I'm able and willing to continue being a stay-at-home-mom, but I can certainly understand that you have mixed feelings about going back to work.  I'm sure almost everybody feels that way.

How do you expect your son to feel and behave after school, based on past experience?  If my son were starting an after-school program, I would definitely tell them about his autism because I know by experience that he is likely to be stressed and exhausted after his school day, and thus more likely to engage in negative behaviors.  Every child is different.

When my son was diagnosed at age 7, we asked the evaluators what they thought about the after school program, since we thought our son could benefit from more social stimulation.  They told us to focus on quality over quantity.  If the social experiences are negative, or a mix of negative and positive, it's no good for him *or* his classmates and teachers.  They said it's better to limit social outlets to times and settings where he's likely to succeed.  He was not likely to succeed in the after-school program at age 7.  He's almost ready now at age 9, partly because the after-school program for 9 year olds doesn't have so dang many kids. 

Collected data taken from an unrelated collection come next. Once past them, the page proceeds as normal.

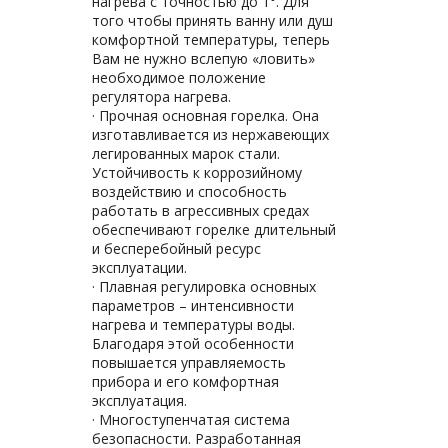
нагрева с точностью до 1°. Для
того чтобы принять ванну или душ
комфортной температуры, теперь
Вам не нужно вслепую «ловить»
необходимое положение
регулятора нагрева.
· Прочная основная горелка. Она
изготавливается из нержавеющих
легированных марок стали.
Устойчивость к коррозийному
воздействию и способность
работать в агрессивных средах
обеспечивают горелке длительный
и бесперебойный ресурс
эксплуатации.
· Плавная регулировка основных
параметров – интенсивности
нагрева и температуры воды.
Благодаря этой особенности
повышается управляемость
прибора и его комфортная
эксплуатация.
· Многоступенчатая система
безопасности. Разработанная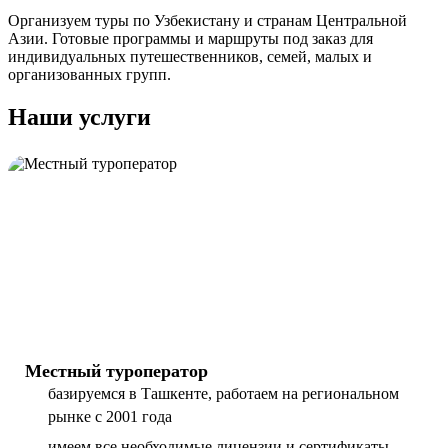
Организуем туры по Узбекистану и странам Центральной
Азии. Готовые программы и маршруты под заказ для
индивидуальных путешественников, семей, малых и
организованных групп.
Наши услуги
Местный туроператор
базируемся в Ташкенте, работаем на региональном
рынке с 2001 года
имеем все необходимые лицензии и сертификаты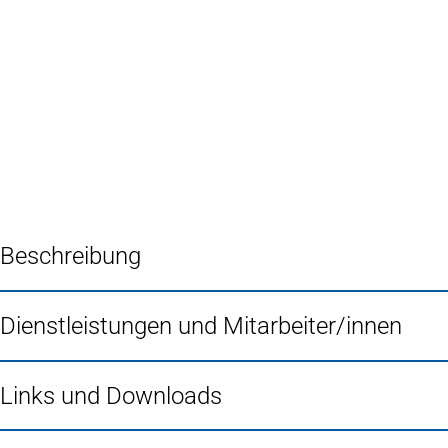
Inhalt anspringen
Zur
Startseite
Beschreibung
Dienstleistungen und Mitarbeiter/innen
Links und Downloads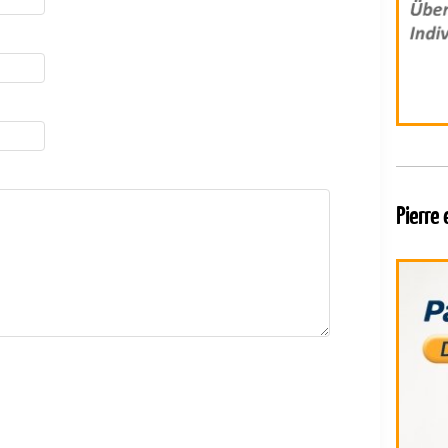
Pierre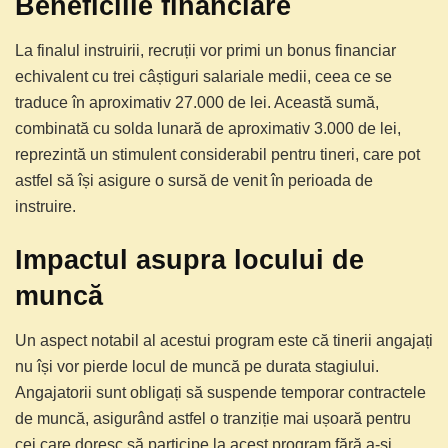
Beneficiile financiare
La finalul instruirii, recruții vor primi un bonus financiar
echivalent cu trei câștiguri salariale medii, ceea ce se
traduce în aproximativ 27.000 de lei. Această sumă,
combinată cu solda lunară de aproximativ 3.000 de lei,
reprezintă un stimulent considerabil pentru tineri, care pot
astfel să își asigure o sursă de venit în perioada de
instruire.
Impactul asupra locului de
muncă
Un aspect notabil al acestui program este că tinerii angajați
nu își vor pierde locul de muncă pe durata stagiului.
Angajatorii sunt obligați să suspende temporar contractele
de muncă, asigurând astfel o tranziție mai ușoară pentru
cei care doresc să participe la acest program fără a-și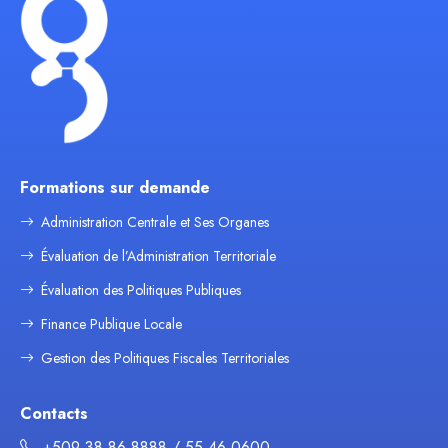
Formations sur demande
Administration Centrale et Ses Organes
Évaluation de l’Administration Territoriale
Évaluation des Politiques Publiques
Finance Publique Locale
Gestion des Politiques Fiscales Territoriales
Contacts
+509 38 86 8888 / 55 46 0600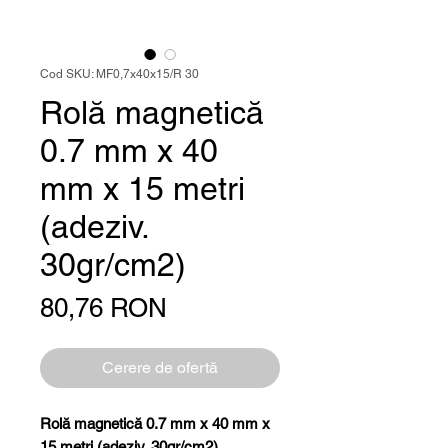
Cod SKU: MF0,7x40x15/R 30
Rolă magnetică
0.7 mm x 40
mm x 15 metri
(adeziv.
30gr/cm2)
Preț
80,76 RON
Cerere de ofertă
Rolă magnetică 0.7 mm x 40 mm x
15 metri (adeziv. 30gr/cm2)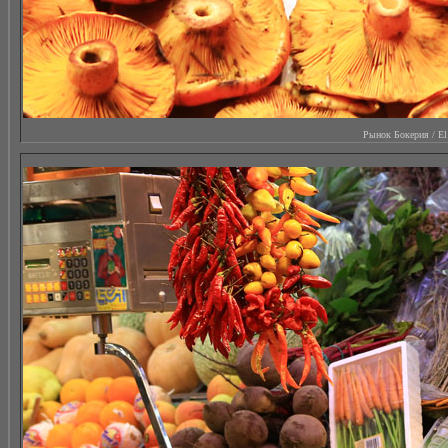
Рынок Бокерия / El M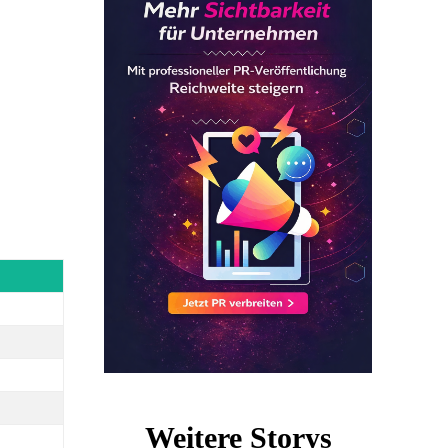
Weitere Storys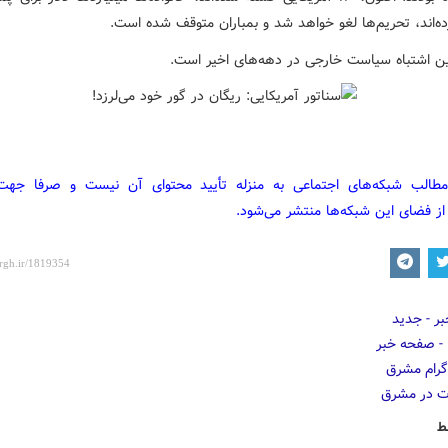
ده‌اند، تحریم‌ها لغو خواهد شد و بمباران متوقف شده است.
ین اشتباه سیاست خارجی در دهه‌های اخیر است.
مطالب شبکه‌های اجتماعی به منزله تأیید محتوای آن نیست و صرفا جه
از فضای این شبکه‌ها منتشر می‌شود.
ط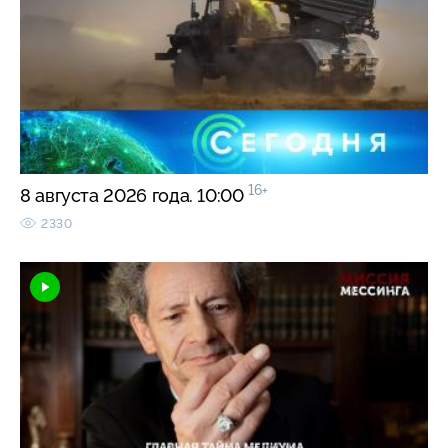
16+
8 августа 2026 года. 10:00
2330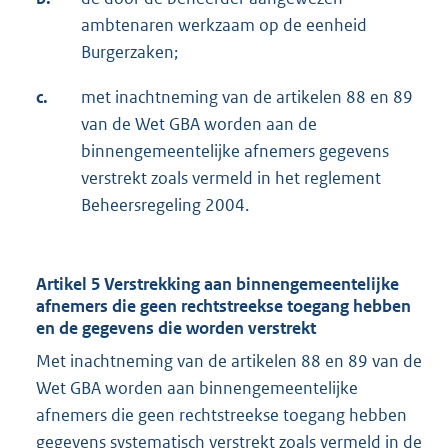
ambtenaren werkzaam op de eenheid
Burgerzaken;
c.
met inachtneming van de artikelen 88 en 89
van de Wet GBA worden aan de
binnengemeentelijke afnemers gegevens
verstrekt zoals vermeld in het reglement
Beheersregeling 2004.
Artikel 5 Verstrekking aan binnengemeentelijke
afnemers die geen rechtstreekse toegang hebben
en de gegevens die worden verstrekt
Met inachtneming van de artikelen 88 en 89 van de
Wet GBA worden aan binnengemeentelijke
afnemers die geen rechtstreekse toegang hebben
gegevens systematisch verstrekt zoals vermeld in de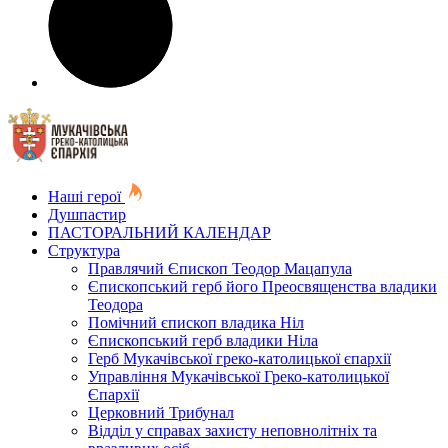
Наші герої
Душпастир
ПАСТОРАЛЬНИЙ КАЛЕНДАР
Структура
Правлячий Єпископ Теодор Мацапула
Єпископський герб його Преосвященства владики
Теодора
Помічний єпископ владика Ніл
Єпископський герб владики Ніла
Герб Мукачівської греко-католицької єпархії
Управління Мукачівської Греко-католицької
Єпархії
Церковний Трибунал
Відділ у справах захисту неповнолітніх та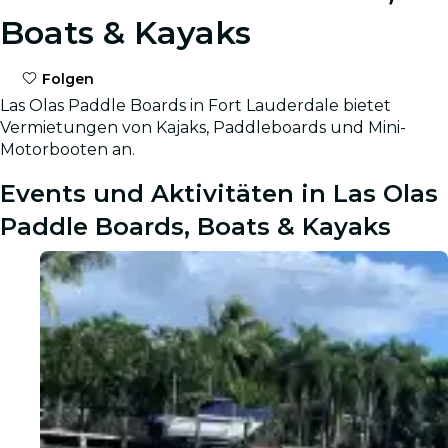
Boats & Kayaks
Folgen
Las Olas Paddle Boards in Fort Lauderdale bietet
Vermietungen von Kajaks, Paddleboards und Mini-
Motorbooten an.
Events und Aktivitäten in Las Olas
Paddle Boards, Boats & Kayaks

Good luck with the return to work.

 

IMHO,anyone who cares for your child on an ongoing bases needs to know your childs DX,It may make it easier for him ,and the daycare will be more understanding if he has behaviour ,also if he has a formal dx and you don't tell,you may get in Trouble if your son gets hurt at the daycare,or hurts someone else because you didn't tell.

Good luck,Linda

I informed the after-school teachers after T was diagnosed.  There reaction (And they are caring people!) was like, Oh, what else is new?  This was not ignorance, so much as an indication to me that they would not be handling anything differently ... which is fine!  Apparently they have had no difficutlies with her ... so that is that.I let the teachers know too for Sarah when she was in kinderkids..she never responded well in the beginning and ignored the kids and though she had no bad behaviors I didnt want them thinking she was disobedient and also wanted them to help encourage social skills in her and not let her do her own thing..I wanted her to participate at all times:)  I was lucky it was a small classroom with up to 3 teachers with 8 kids so it was perfect for Sarah:)

I don't really need to go back to work financially but want to, I like staying home also so if it does'nt work out I'm going to quit b/c I'm not going to insist that it works one way or the other.